Between the line holding "common name: Greater knapweed" and the line holding "genus: Aythya", inclusive, rename "phylum" to "division" and write out only those lines, with everything else unchanged.
◆ ◆ ◆
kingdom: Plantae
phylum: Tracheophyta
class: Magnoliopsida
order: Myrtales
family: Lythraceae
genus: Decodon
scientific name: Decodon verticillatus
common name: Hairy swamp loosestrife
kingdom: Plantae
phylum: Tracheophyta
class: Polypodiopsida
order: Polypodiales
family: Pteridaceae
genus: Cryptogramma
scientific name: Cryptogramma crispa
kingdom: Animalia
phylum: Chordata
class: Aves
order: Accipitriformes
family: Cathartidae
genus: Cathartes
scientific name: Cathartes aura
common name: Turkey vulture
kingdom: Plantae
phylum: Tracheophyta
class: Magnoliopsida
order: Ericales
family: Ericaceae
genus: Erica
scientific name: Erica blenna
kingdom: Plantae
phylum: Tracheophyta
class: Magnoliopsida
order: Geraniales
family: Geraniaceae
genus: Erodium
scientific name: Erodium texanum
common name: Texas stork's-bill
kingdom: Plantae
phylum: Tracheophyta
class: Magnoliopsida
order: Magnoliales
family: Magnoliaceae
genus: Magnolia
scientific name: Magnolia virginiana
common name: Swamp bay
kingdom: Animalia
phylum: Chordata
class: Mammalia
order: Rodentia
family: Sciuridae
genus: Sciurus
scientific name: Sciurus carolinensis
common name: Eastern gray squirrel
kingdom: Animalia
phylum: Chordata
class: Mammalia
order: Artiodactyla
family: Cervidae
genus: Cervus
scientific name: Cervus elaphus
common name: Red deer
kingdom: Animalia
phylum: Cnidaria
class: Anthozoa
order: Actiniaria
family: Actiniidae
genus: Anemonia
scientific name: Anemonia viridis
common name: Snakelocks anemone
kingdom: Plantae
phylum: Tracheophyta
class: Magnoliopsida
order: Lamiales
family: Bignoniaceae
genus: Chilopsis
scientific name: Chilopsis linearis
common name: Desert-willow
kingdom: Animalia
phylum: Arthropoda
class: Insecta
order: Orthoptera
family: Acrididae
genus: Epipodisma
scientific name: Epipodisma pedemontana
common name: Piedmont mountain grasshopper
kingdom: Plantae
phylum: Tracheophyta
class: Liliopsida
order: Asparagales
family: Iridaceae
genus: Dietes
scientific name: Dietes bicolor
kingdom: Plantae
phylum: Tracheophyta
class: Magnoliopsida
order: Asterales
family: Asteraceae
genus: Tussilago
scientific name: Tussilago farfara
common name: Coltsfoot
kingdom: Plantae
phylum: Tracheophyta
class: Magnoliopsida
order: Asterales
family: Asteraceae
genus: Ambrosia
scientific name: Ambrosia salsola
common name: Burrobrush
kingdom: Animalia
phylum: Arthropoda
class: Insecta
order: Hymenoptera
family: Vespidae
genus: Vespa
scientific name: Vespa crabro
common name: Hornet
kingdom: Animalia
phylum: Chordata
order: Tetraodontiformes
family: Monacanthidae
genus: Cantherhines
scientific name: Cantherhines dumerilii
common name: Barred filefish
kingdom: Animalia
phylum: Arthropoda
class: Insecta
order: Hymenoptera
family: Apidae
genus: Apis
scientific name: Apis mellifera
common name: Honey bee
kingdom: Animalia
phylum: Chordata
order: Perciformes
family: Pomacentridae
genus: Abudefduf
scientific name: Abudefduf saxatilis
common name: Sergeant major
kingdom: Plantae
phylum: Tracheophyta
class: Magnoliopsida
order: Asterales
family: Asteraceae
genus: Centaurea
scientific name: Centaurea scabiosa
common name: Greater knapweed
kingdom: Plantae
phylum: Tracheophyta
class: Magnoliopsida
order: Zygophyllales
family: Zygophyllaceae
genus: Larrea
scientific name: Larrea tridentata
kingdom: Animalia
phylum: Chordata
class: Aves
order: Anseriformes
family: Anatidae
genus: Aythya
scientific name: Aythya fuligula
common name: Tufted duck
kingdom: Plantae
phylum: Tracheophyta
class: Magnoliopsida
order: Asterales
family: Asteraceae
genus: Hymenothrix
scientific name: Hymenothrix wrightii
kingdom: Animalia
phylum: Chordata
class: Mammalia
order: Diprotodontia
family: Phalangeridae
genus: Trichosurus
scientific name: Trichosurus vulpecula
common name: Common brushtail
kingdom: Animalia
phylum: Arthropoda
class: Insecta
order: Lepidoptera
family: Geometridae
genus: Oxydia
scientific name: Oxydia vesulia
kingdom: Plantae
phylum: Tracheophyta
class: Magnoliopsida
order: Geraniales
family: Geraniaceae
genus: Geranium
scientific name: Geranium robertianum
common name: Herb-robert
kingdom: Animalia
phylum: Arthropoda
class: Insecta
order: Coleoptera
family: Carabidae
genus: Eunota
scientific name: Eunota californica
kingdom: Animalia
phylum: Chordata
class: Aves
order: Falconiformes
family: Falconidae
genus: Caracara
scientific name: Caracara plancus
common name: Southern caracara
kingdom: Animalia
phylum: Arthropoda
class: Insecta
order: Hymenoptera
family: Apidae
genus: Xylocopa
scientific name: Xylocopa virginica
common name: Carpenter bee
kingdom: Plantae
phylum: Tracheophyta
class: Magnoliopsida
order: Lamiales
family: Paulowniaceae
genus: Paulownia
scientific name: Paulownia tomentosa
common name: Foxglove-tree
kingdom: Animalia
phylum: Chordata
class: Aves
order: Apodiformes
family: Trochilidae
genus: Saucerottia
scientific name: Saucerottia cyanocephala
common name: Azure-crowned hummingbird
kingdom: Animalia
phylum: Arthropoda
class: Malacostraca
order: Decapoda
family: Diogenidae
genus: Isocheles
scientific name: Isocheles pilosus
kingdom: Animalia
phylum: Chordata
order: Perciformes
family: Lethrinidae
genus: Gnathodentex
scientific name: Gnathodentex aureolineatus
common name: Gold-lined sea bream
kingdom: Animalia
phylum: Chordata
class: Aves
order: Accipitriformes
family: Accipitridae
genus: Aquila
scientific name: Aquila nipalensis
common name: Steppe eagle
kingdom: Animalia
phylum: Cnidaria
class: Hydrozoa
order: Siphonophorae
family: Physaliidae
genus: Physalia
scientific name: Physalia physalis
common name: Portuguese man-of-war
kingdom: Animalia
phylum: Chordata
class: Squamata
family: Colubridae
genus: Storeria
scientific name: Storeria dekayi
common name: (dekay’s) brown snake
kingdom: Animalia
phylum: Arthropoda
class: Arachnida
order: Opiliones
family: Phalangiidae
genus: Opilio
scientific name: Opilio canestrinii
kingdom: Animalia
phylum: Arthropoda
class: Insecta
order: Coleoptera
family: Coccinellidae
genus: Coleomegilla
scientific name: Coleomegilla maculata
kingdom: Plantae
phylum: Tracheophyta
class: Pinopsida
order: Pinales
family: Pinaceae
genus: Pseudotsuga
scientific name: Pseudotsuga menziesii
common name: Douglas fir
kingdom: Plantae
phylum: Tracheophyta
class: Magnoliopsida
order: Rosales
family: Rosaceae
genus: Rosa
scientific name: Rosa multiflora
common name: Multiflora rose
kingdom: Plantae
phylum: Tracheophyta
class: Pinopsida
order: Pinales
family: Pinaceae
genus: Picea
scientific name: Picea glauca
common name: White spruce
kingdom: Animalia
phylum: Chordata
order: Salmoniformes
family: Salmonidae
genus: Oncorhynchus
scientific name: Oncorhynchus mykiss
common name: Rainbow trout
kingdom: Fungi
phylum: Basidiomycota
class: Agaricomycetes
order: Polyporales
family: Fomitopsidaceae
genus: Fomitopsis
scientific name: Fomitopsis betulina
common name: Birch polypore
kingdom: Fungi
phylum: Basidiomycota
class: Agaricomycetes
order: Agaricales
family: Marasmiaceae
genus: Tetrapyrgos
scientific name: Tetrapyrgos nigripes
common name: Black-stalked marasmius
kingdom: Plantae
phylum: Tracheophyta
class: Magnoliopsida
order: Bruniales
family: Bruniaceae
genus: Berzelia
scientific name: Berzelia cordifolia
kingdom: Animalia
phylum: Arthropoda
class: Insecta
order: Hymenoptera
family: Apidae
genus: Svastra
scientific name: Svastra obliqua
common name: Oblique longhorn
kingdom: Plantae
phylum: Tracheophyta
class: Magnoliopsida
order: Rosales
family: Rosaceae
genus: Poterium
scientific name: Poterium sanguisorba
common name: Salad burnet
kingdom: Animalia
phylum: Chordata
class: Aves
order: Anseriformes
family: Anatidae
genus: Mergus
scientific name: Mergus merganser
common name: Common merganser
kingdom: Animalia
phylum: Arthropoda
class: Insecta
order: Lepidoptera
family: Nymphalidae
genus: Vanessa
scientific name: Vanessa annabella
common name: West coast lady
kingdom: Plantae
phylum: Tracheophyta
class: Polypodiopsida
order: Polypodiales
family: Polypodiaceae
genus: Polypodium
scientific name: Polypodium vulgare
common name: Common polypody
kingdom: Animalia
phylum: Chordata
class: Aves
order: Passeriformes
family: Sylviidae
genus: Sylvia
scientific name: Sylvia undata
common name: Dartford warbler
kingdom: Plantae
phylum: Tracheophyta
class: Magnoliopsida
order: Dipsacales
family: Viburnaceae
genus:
◆ ◆ ◆
» Exercise answer:
common name: Greater knapweed
kingdom: Plantae
division: Tracheophyta
class: Magnoliopsida
order: Zygophyllales
family: Zygophyllaceae
genus: Larrea
scientific name: Larrea tridentata
kingdom: Animalia
division: Chordata
class: Aves
order: Anseriformes
family: Anatidae
genus: Aythya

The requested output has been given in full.